Open webhead404 opened 6 years ago
This has come up in a couple of conversations recently. The near-term fix is to use separate mount points for products that consume a lot of data, which fixes the issue with ES going read-only when Kafka fills up.
Long term, we will probably implement disk quotas to help out with this.
when Kafka fills up will it overwrite the old data ?
Kafka defaults to aging off old data after 168 hours, which is 7 days. You can override this to a shorter period by setting kafka_retention
in your config.yml. This value is set in the Kafka role. There are some other manual ways to set this (see the Kafka docs upstream for retention), but in terms of hours is the easiest and the default method used by the upstream project.
thank you , still have some questions to clarify data retention example below suricata --> kafka -->ES Bro --> kafka -->ES
which one is happening 1 or 2
1- data log "A" moves from surciata/bro --> kafak --> ES
2- data log "A" moves from surciata/bro --> kafak and stays there <-- ES read directly from kafka
how the data is stored in the process what will happened to log "A" when it moves from bro/suricata to kafka ,,etc , will it have the same packet duplicated in both Bro and Kafak or only one ?
because we did test it in heavy traffic environment and we had issues with size and we need to understand how data log is managed between components.

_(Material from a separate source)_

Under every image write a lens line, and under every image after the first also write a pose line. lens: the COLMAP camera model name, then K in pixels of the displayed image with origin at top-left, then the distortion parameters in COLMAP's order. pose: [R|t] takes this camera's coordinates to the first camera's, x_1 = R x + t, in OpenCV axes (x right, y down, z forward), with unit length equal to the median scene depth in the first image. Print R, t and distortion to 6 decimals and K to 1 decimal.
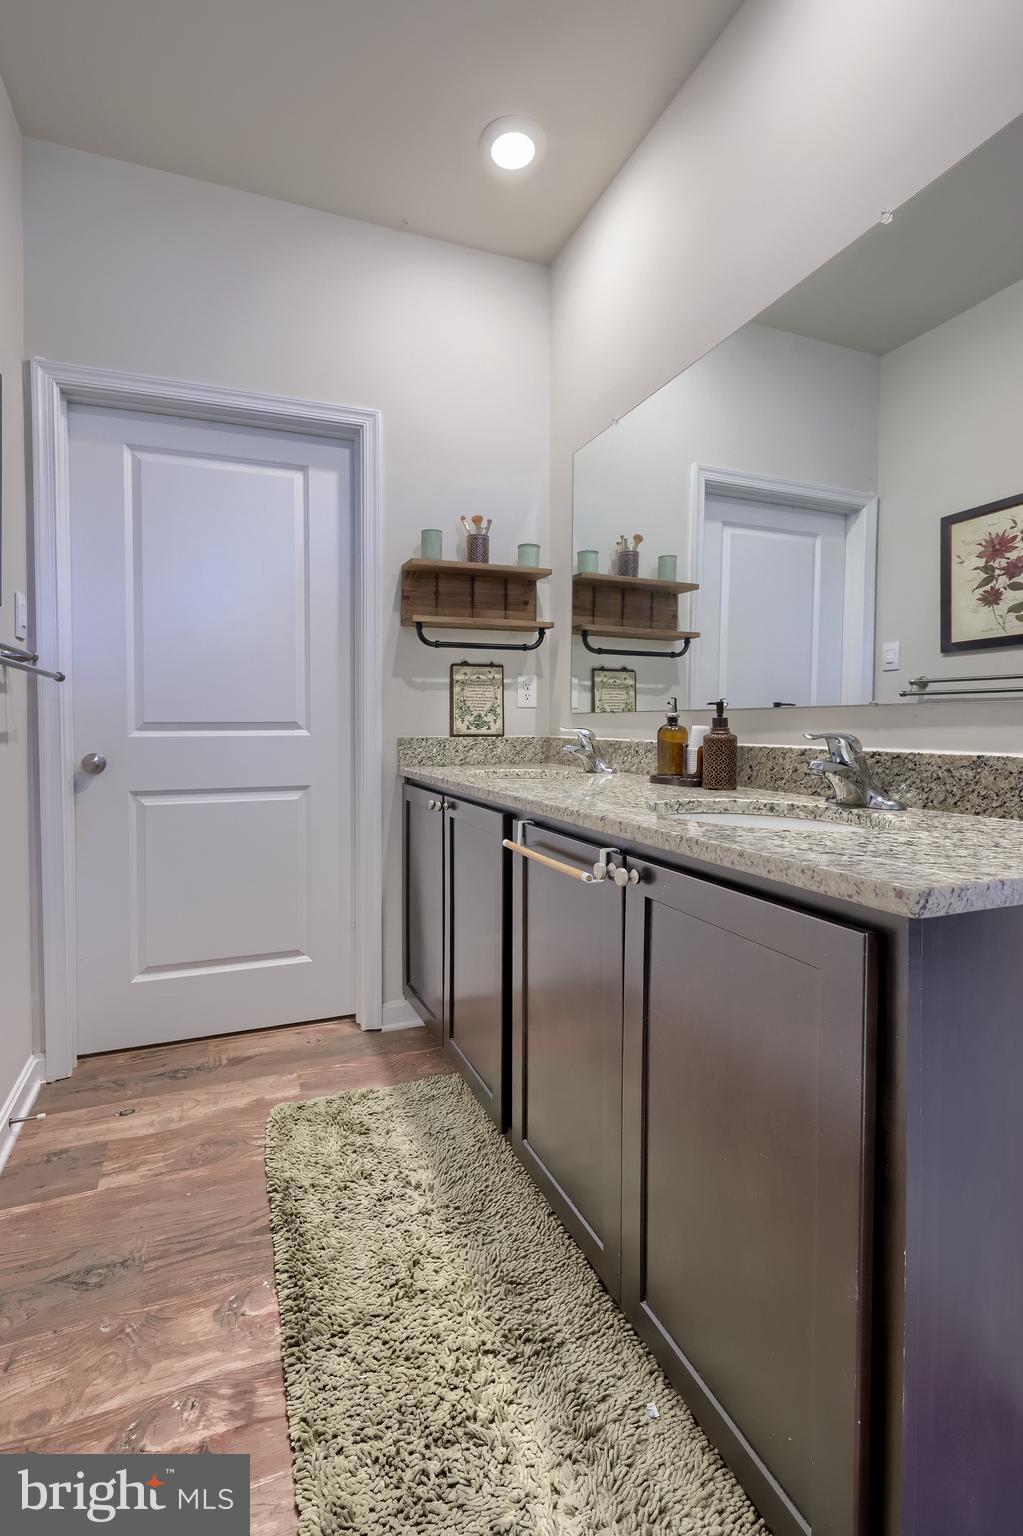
lens RADIAL K [[713.6, 0, 503.2], [0, 713.6, 740.3], [0, 0, 1]] dist [0.000773, 0.000123]
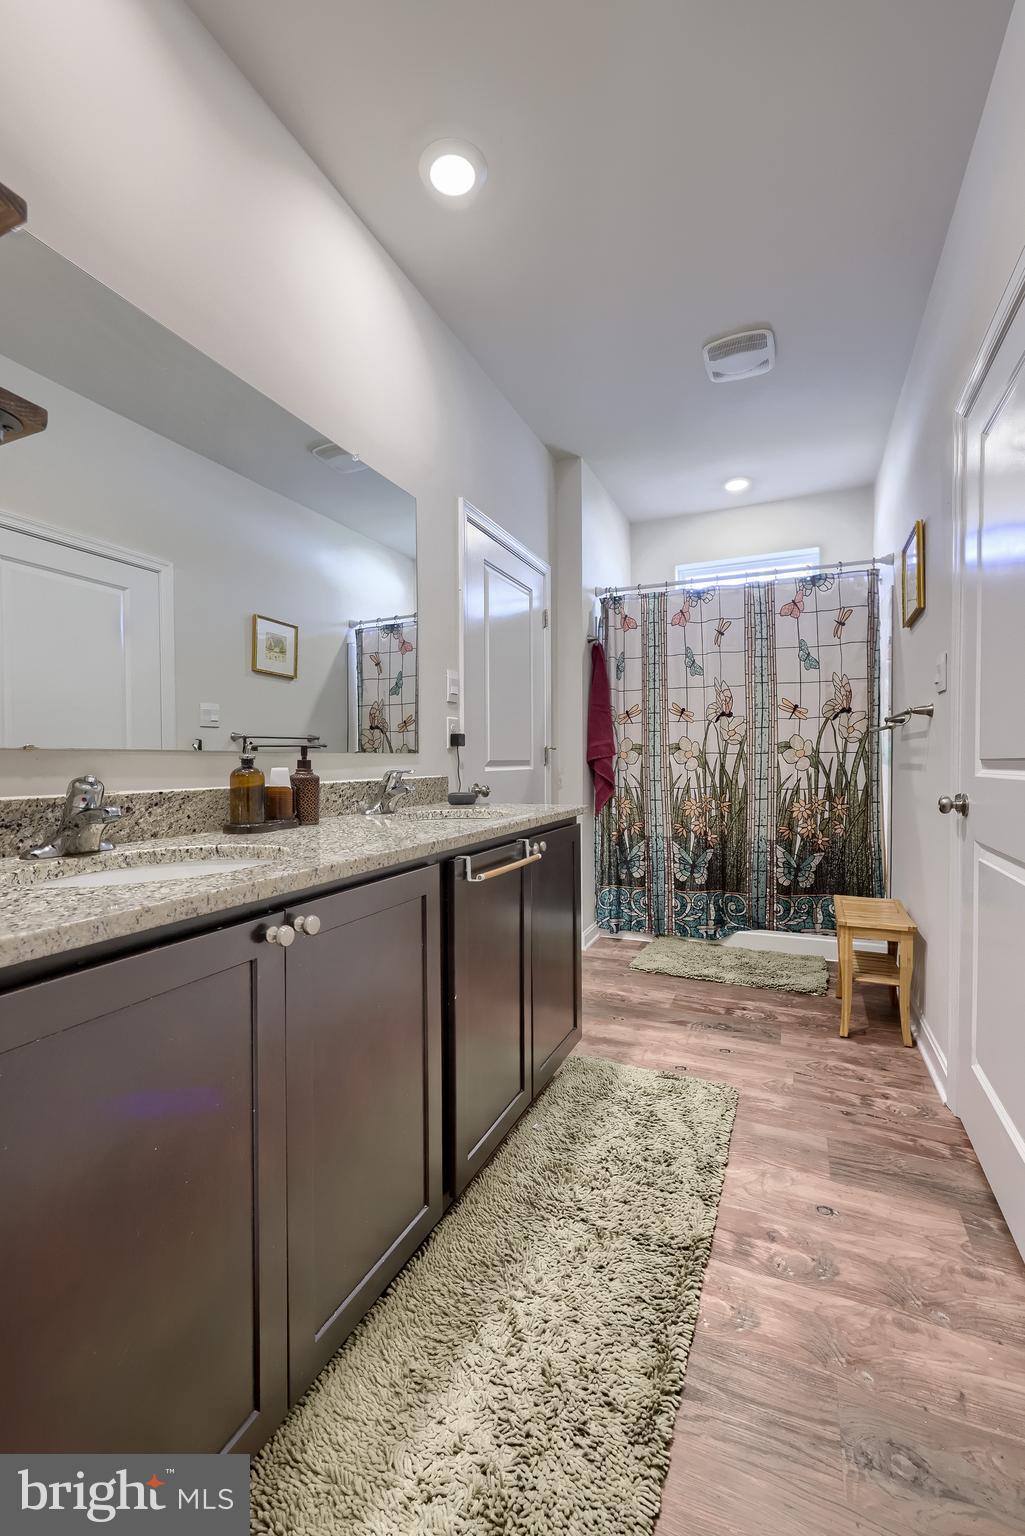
lens RADIAL K [[642.0, 0, 512.5], [0, 642.0, 768.0], [0, 0, 1]] dist [0.002401, 0.000122]
pose [[-0.698042, 0.001434, 0.716055, -0.672560], [0.029800, 0.999190, 0.027050, -0.038288], [-0.715436, 0.040220, -0.697519, 1.527958]]
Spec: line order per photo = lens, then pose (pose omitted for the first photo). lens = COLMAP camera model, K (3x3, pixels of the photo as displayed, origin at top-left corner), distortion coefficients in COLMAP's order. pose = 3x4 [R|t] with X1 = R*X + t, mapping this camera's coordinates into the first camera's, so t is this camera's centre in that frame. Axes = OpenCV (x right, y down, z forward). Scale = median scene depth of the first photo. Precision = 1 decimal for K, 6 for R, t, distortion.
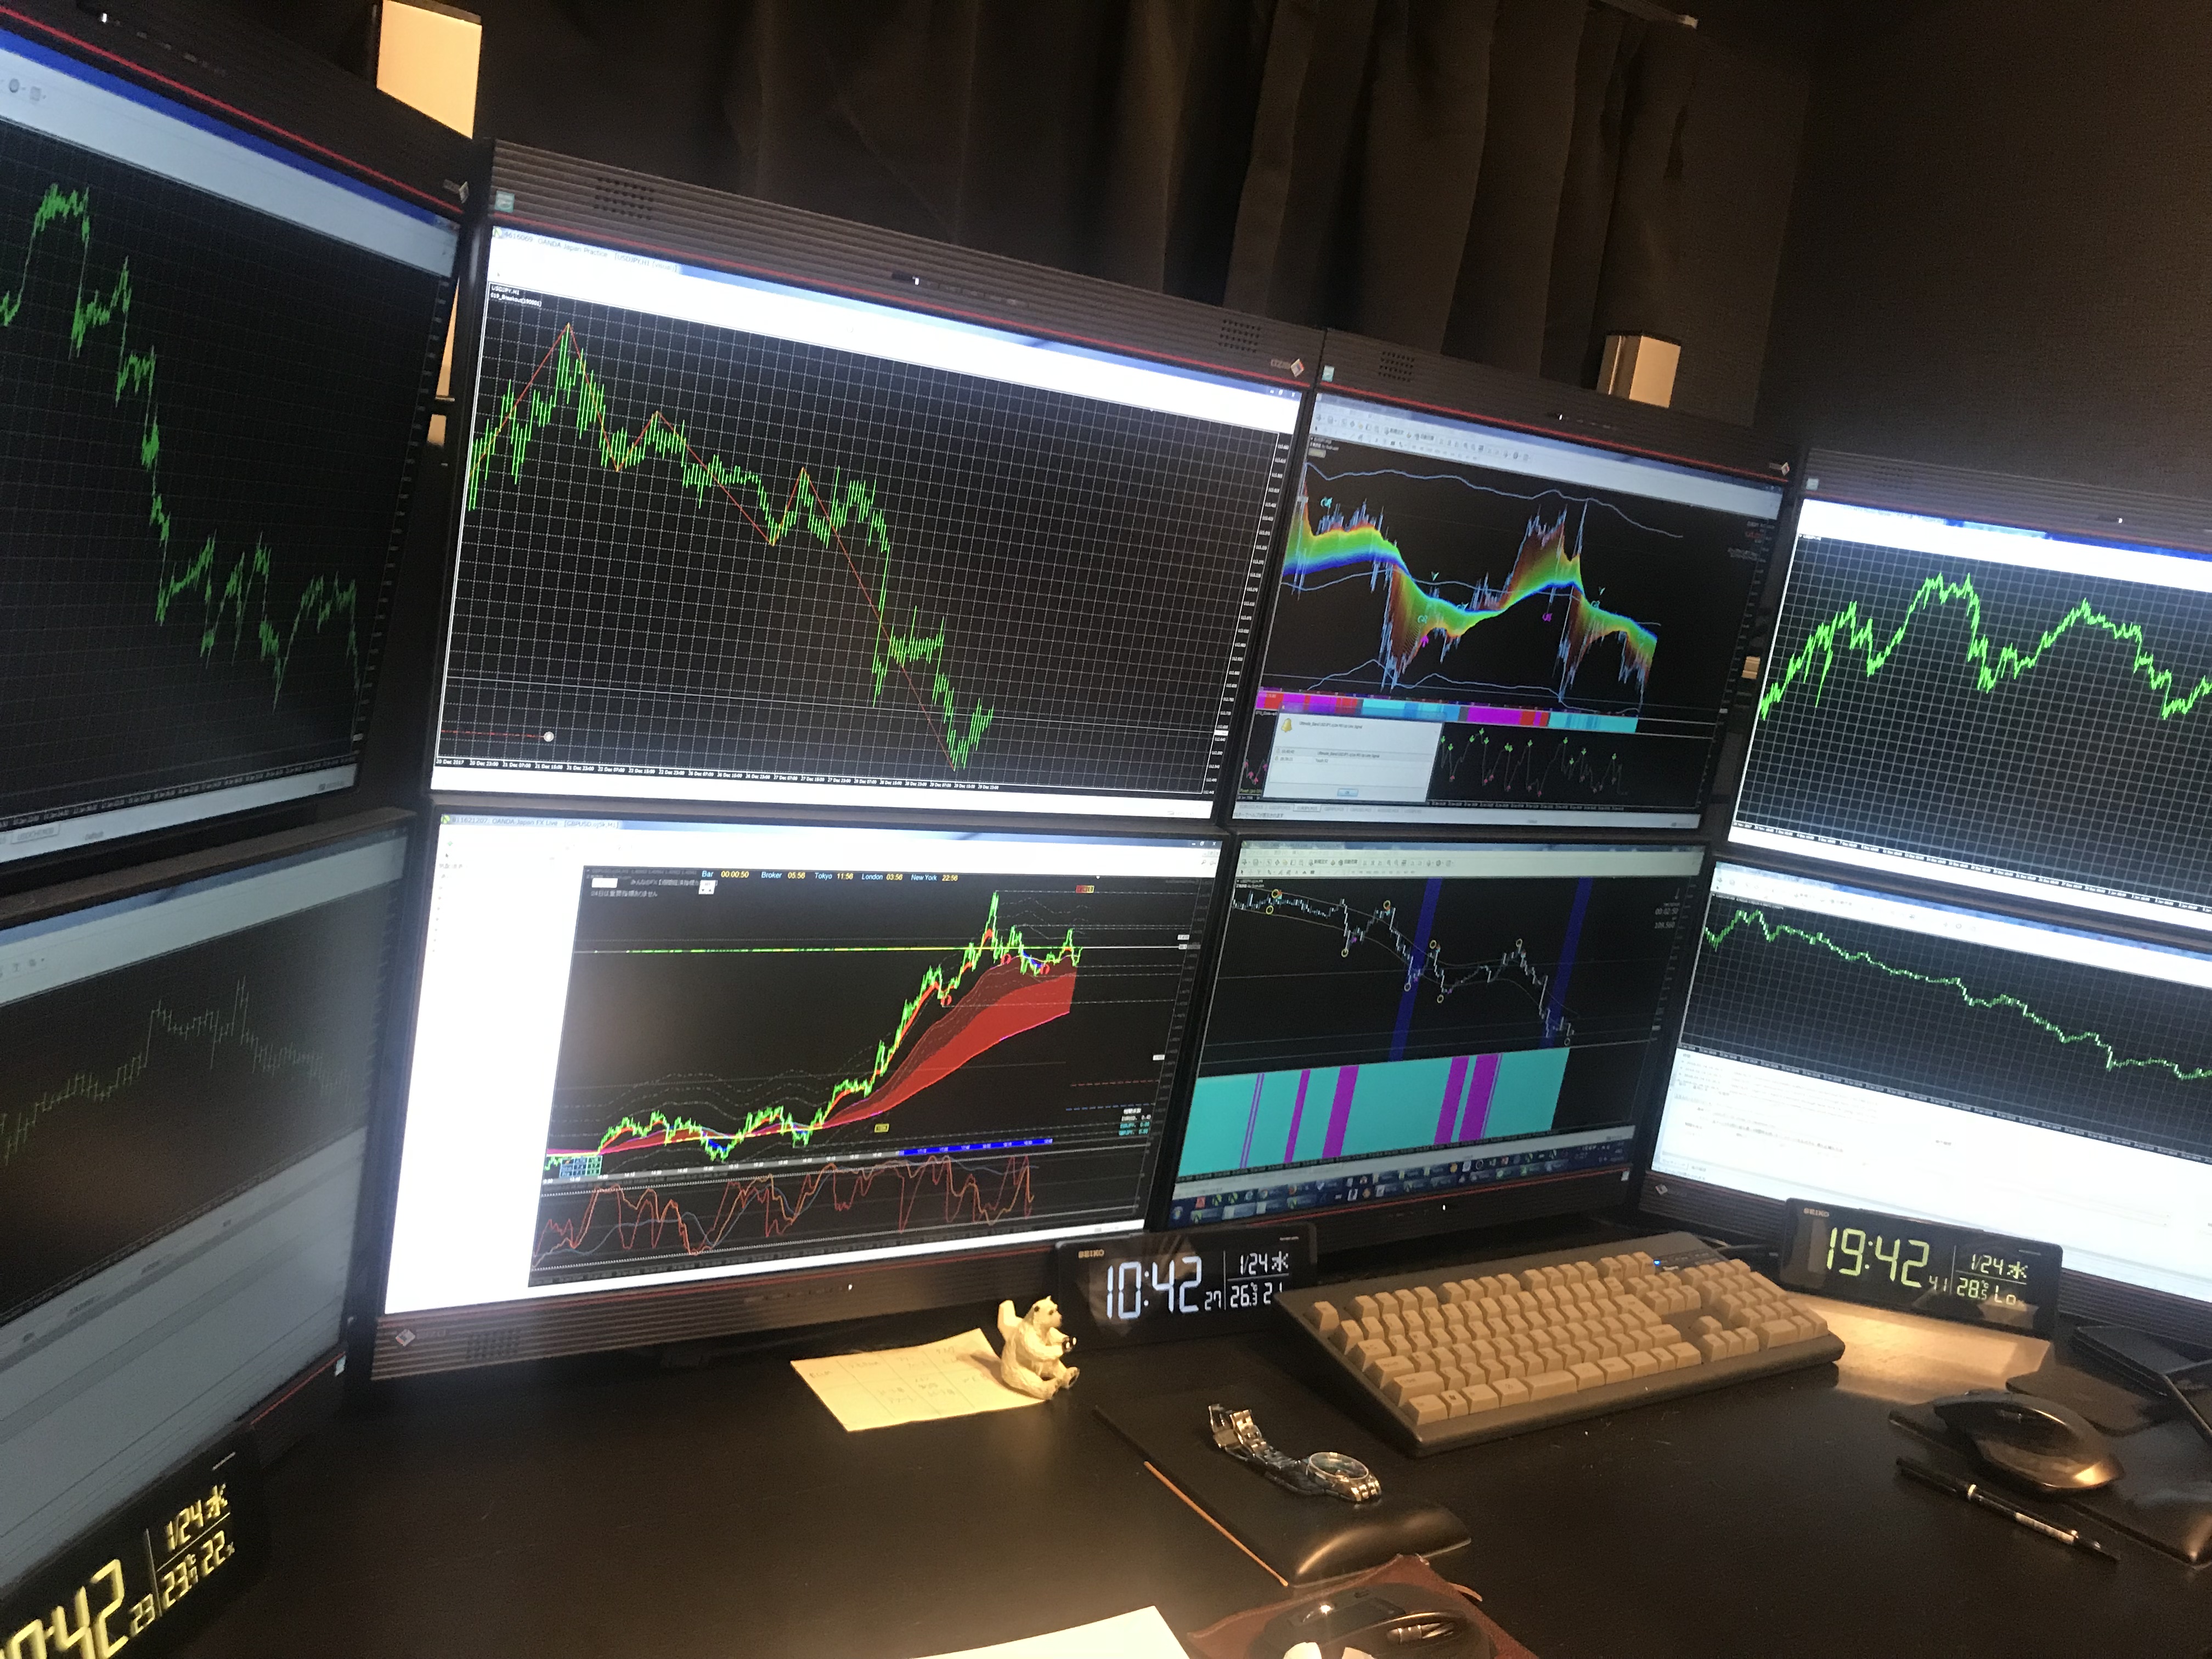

Data from bro is written directly to Kafka in json format. Bro also writes to disk in the classic ascii format. If you're running a higher bandwidth sensor, I recommend disabling the ascii logs, as they eat a lot of space and are too large to grep through. We have a script to do this for you, just add the following line to your local.bro:
@load ./rock/frameworks/logging/disable-ascii
Suricata logs are currently shipped to Kafka using filebeat. We're working on a solution that won't write to disk at all, but it's not ready for the community yet. You can save some space by turning off the fast log and unified2 log. We only ingest the eve.json.
Once everything is in Kafka, Logstash consumes it and transform/enriches and ships to Elasticsearch.
If you're using stenographer, it will age off old pcap data by itself when the disk reaches 80% I think. That's customizable too.
It doesn't appear that there is any documentation on how to manage data in RockNSM as far as disk utilization goes. For instance in my lab after about a week, Kibana is unresponsive. Probably because ES quit indexing new data. Is there a form of log rotation can that be accomplished or data retention settings somewhere?